[EXERCISE INSTRUCTIONS] Could you print every entry below exactly as given?

(Beginning of SOURCE RECORDS)

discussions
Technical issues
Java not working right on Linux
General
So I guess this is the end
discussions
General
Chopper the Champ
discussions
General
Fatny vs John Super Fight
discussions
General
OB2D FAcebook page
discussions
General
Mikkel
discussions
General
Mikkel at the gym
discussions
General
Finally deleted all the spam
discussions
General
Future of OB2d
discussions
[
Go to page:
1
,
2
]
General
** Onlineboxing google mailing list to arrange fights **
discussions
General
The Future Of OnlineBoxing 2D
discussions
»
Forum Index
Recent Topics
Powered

(End of SOURCE RECORDS)

[RESULT OF THE TASK]
discussions
Technical issues
Java not working right on Linux
General
So I guess this is the end
discussions
General
Chopper the Champ
discussions
General
Fatny vs John Super Fight
discussions
General
OB2D FAcebook page
discussions
General
Mikkel
discussions
General
Mikkel at the gym
discussions
General
Finally deleted all the spam
discussions
General
Future of OB2d
discussions
[
Go to page:
1
,
2
]
General
** Onlineboxing google mailing list to arrange fights **
discussions
General
The Future Of OnlineBoxing 2D
discussions
»
Forum Index
Recent Topics
Powered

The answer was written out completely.